The Cheddar Path | A blog about economics, politics and personal finance

Nader: How Credit Unions Survived the Crash

Ralph Nader, arguably America’s most visible consumer advocate of the last few decades, wrote a great piece on CounterPunch recently detailing why credit unions seems to be faring much better than the corporate, commercial banks during this economic recession.

The opening passage is pretty insightful and summarizes the situation:

“While the reckless giant banks are shattering like an over-heated glacier day by day, the nation’s credit unions are a relative island of calm largely apart from the vortex of casino capitalism.

Eighty five million Americans belong to credit unions which are not-for-profit cooperatives owned by their members who are depositors and borrowers. Your neighborhood or workplace credit union did not invest in these notorious speculative derivatives nor did they offer people “teaser rates” to sign on for a home mortgage they could not afford.

Ninety one percent of the 8,000 credit unions are reporting greater overall growth in mortgage lending than any other kinds of consumer loans they are extending. They are federally insured by the National Credit Union Administration (NCUA) for up to $250,000 per account, such as the FDIC does for depositors in commercial banks.

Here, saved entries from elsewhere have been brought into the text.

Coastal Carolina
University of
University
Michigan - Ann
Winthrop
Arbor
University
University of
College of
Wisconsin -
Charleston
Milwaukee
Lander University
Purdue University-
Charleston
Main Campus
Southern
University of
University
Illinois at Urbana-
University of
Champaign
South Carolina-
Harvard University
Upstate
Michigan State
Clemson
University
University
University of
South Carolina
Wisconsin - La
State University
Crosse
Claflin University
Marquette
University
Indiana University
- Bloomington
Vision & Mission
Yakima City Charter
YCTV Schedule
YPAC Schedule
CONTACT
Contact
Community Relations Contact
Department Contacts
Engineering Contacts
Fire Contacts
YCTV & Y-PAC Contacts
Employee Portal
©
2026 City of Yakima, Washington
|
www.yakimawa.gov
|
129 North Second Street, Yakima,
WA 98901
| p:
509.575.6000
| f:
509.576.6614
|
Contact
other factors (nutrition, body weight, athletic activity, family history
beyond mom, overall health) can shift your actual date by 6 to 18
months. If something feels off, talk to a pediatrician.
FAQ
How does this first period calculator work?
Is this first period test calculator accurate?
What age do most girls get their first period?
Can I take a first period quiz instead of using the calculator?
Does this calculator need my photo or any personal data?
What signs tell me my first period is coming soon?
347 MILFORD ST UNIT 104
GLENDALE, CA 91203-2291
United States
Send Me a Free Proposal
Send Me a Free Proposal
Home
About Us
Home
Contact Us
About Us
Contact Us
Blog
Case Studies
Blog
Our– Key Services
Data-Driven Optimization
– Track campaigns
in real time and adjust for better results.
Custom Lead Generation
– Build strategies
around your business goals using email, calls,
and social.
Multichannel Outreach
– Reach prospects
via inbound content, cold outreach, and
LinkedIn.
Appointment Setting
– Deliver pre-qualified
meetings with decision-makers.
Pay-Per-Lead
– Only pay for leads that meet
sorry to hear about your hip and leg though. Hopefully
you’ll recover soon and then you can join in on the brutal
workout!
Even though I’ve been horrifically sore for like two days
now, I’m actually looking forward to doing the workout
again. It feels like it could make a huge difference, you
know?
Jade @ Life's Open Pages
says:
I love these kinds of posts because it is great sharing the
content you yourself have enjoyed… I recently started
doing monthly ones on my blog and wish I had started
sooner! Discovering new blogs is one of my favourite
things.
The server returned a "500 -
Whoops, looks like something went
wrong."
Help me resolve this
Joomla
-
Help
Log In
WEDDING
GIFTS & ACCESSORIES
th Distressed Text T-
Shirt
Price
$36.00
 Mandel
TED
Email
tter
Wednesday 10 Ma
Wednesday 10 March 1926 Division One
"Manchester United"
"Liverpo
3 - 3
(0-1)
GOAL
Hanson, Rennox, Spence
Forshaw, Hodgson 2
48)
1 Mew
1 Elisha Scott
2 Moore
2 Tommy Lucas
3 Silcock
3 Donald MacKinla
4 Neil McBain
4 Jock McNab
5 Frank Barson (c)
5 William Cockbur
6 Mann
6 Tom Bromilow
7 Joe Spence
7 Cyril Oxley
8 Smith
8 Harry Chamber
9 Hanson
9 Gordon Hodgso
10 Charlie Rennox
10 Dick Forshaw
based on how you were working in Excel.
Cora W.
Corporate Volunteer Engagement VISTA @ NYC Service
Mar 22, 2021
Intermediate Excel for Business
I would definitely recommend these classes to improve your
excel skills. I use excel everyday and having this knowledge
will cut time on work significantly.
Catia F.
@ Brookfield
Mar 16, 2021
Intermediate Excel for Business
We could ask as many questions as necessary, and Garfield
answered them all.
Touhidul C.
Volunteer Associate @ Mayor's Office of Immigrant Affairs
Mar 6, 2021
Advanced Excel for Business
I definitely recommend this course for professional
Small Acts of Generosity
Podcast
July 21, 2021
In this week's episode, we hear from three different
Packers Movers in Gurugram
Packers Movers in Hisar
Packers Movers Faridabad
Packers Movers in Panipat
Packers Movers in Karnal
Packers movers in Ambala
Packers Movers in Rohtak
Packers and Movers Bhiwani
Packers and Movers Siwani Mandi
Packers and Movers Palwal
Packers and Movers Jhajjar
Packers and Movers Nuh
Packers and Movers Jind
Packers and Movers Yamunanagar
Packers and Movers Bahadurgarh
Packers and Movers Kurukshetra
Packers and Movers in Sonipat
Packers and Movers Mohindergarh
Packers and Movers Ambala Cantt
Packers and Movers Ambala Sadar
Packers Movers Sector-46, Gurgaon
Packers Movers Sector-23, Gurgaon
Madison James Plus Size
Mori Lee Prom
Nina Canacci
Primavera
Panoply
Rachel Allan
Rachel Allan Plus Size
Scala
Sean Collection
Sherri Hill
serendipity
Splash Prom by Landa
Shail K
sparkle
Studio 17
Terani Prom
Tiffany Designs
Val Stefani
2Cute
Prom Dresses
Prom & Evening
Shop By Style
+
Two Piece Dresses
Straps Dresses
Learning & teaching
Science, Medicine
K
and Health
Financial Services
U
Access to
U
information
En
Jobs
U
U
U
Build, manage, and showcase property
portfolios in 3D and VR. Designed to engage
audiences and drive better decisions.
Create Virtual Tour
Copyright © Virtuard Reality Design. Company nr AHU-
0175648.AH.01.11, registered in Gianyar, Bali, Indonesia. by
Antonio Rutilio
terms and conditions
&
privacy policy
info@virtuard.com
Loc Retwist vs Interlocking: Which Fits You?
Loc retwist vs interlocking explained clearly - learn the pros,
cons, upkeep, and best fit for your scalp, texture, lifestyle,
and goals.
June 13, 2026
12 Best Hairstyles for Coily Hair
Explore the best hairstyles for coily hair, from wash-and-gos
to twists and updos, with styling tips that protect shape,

They are well-capitalized because of regulation and because they do not have an incentive to go for high-risk, highly leveraged speculation to increase stock values and the value of the bosses’ stock options as do the commercial banks.

Credit Unions have no shareholders nor stock nor stock options; they are responsible to their owner-members who are their customers.”

This is really interesting information that, if spread, could push more folks to park their money in a local credit union or community bank given the bleak economic forecast. The results speak for themselves: in the absence of strong government regulation (clearly our situation), the large, corporate banking institutions have clearly showed how irresponsible they are with the people’s money. Becoming a member of your local credit union seems to be a much safer solution for the people. On top of that, it’s the easiest way to localize your finances, in terms of making sure that your money is not only working for you, but strengthening the well-being of your local community.

That being said, I honestly have to follow my own advice and open up a checking/savings account with my local credit union (I’m currently still banking with a large corporate bank). The information in Nader’s article is all the more reason to do so.